Auch Jiří Tichý errang Weltgeltung (trotz Einschränkungen während der kommunistischen Diktatur). Seine Werke befinden sich in öffentlichen und privaten Sammlungen in Europa, Japan, Indien und den USA.

 

Christoph Brockhaus

 

Jean Lurçat

 

Bruyères 1892 – 1966 Saint-Paul-de-Vence

 

Der Baum und der Mensch, 1960

Tapisserie, 300 x 700 cm

Die Sonne und das Meer, 1961

Tapisserie, 290 x 390 cm

Entwürfe: Jean Lurçat

Ausführung: Webmanufaktur Aubusson

Stadt Duisburg

 

Jean Lurçat (1892 – 1966) galt schon zwischen den Weltkriegen als angesehener französischer Maler und Grafiker.

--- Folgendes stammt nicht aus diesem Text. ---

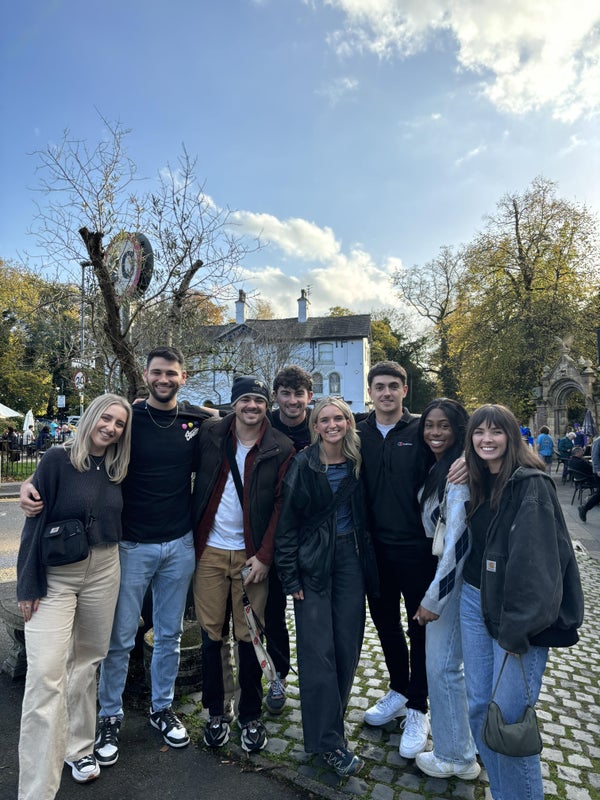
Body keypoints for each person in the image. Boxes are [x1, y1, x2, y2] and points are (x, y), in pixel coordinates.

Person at [20, 346, 213, 766]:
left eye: (172, 373)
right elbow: (81, 452)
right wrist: (31, 482)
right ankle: (110, 716)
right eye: (157, 372)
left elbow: (233, 420)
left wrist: (216, 412)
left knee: (169, 635)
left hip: (179, 546)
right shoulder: (129, 420)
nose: (164, 379)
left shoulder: (196, 421)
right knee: (120, 639)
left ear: (183, 376)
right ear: (146, 374)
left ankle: (162, 708)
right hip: (131, 547)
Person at [461, 404, 584, 800]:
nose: (486, 439)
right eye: (479, 432)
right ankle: (503, 792)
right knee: (479, 708)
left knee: (510, 721)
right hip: (475, 601)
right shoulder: (479, 478)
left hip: (516, 616)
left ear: (512, 436)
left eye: (496, 431)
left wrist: (518, 628)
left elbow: (537, 566)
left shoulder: (531, 485)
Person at [17, 393, 132, 797]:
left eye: (119, 423)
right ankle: (36, 790)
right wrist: (27, 584)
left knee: (86, 663)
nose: (111, 428)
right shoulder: (56, 460)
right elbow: (33, 525)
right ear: (91, 416)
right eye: (106, 418)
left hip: (105, 568)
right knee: (45, 677)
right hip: (56, 575)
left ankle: (79, 748)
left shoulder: (119, 467)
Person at [275, 396, 377, 777]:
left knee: (347, 646)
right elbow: (287, 524)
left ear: (349, 422)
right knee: (318, 651)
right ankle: (328, 742)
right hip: (314, 560)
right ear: (315, 426)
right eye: (325, 420)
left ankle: (330, 725)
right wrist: (290, 576)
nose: (332, 425)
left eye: (339, 418)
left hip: (351, 559)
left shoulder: (358, 461)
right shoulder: (303, 464)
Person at [192, 375, 294, 753]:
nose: (252, 406)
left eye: (259, 400)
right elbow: (180, 415)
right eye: (245, 399)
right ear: (234, 403)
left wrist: (265, 556)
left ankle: (251, 713)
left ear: (268, 405)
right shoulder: (211, 434)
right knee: (211, 635)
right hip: (210, 551)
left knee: (249, 636)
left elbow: (282, 506)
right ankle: (217, 710)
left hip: (252, 556)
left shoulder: (280, 447)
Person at [356, 361, 434, 758]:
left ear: (405, 389)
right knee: (385, 624)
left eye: (393, 386)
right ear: (370, 392)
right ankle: (400, 690)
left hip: (418, 549)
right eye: (379, 386)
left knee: (420, 628)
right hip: (375, 549)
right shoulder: (358, 433)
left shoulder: (421, 430)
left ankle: (419, 706)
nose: (386, 393)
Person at [412, 399, 480, 780]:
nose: (435, 433)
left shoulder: (457, 477)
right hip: (445, 577)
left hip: (451, 581)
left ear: (459, 430)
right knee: (447, 666)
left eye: (444, 426)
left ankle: (455, 756)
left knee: (441, 667)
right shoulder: (443, 466)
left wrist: (433, 600)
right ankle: (462, 745)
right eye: (429, 425)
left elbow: (457, 543)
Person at [264, 365, 314, 713]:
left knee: (311, 612)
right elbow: (222, 417)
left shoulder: (322, 424)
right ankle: (278, 675)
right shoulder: (265, 424)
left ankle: (316, 679)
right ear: (275, 396)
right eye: (286, 393)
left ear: (310, 397)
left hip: (311, 535)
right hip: (272, 529)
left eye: (299, 394)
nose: (293, 401)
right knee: (272, 612)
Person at [572, 440, 600, 522]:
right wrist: (597, 470)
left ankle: (584, 508)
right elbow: (595, 456)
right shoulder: (598, 441)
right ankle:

Wichtiger noch wurde er international in den beiden ersten Jahrzehnten der Nachkriegszeit als Erneuerer der Tapisserie in der Verbindung von moderner Formensprache und Rückbesinnung auf die mittelalterlichen räumlichen Qualitäten dieser Kunstgattung. Indem er die Tapisserien wieder als Wand-Vorhang begriff, verzichtete er auf perspektivisch angelegte Bildkompositionen. Indem er in der Tapisserie ein Bildmedium sui geneneris erkannte, überwand er die Übertragung der Kartonmalerei in gewebte Bilder: Er reduzierte die Farbpalette auf fünf Töne pro Farbe, verwendete höchstens sieben bis acht Farben, benutzte lichtbeständige, erprobte Farbstoffe und grobes Gewebe. „Wandteppiche sind in erster Linie der Architektur zugeordnet“, schreibt Lurçat, und fährt fort: „Eine Tapisserie ist ein Gegenstand und ihrem Wesen nach ein Stoff, dessen Bestimmung in der Verkleidung einer Wand besteht, die ohne diesen Schmuck einer gewissen lebendigen Hülle, eines Hauches von Leidenschaftlichkeit entbehren würde... Um zu bezaubern, stimmt der Mensch einen Gesang an. Jedes Gedicht ist in Wahrheit ein Gesang; und jeder Mensch, der ein Gedicht schafft und es mit wohltönender Stimme singt, erschüttert und überzeugt seine Zuhörer.“

 

Einen poetischen Gesang stimmen diese beiden mythisch-kosmischen Tapisserie-Kompositionen an. Genesis und Paradies bilden hier einen Dialog in einer figurativ-oramentalen Zeichensprache.

 

Wandteppiche von Jean Lurçat hängen in zahlreichen berühmten Gebäuden der Welt, u. a. im UNO-Gebäude in New York. Jahrzehntelang hat sich Lurçat für die künstleriscshe Erneuerung der Tapisserie eingesetzt. 1962 gründete er das „Internationale Zentrum für alte und neue Wandteppiche“; daraus entstand im selben Jahr die „Internationale Biennale der Tapisserie in Lausanne“, bis in die 1990er Jahre hinein das weltweit wichtigste Zentrum der Neuen Textilkunst.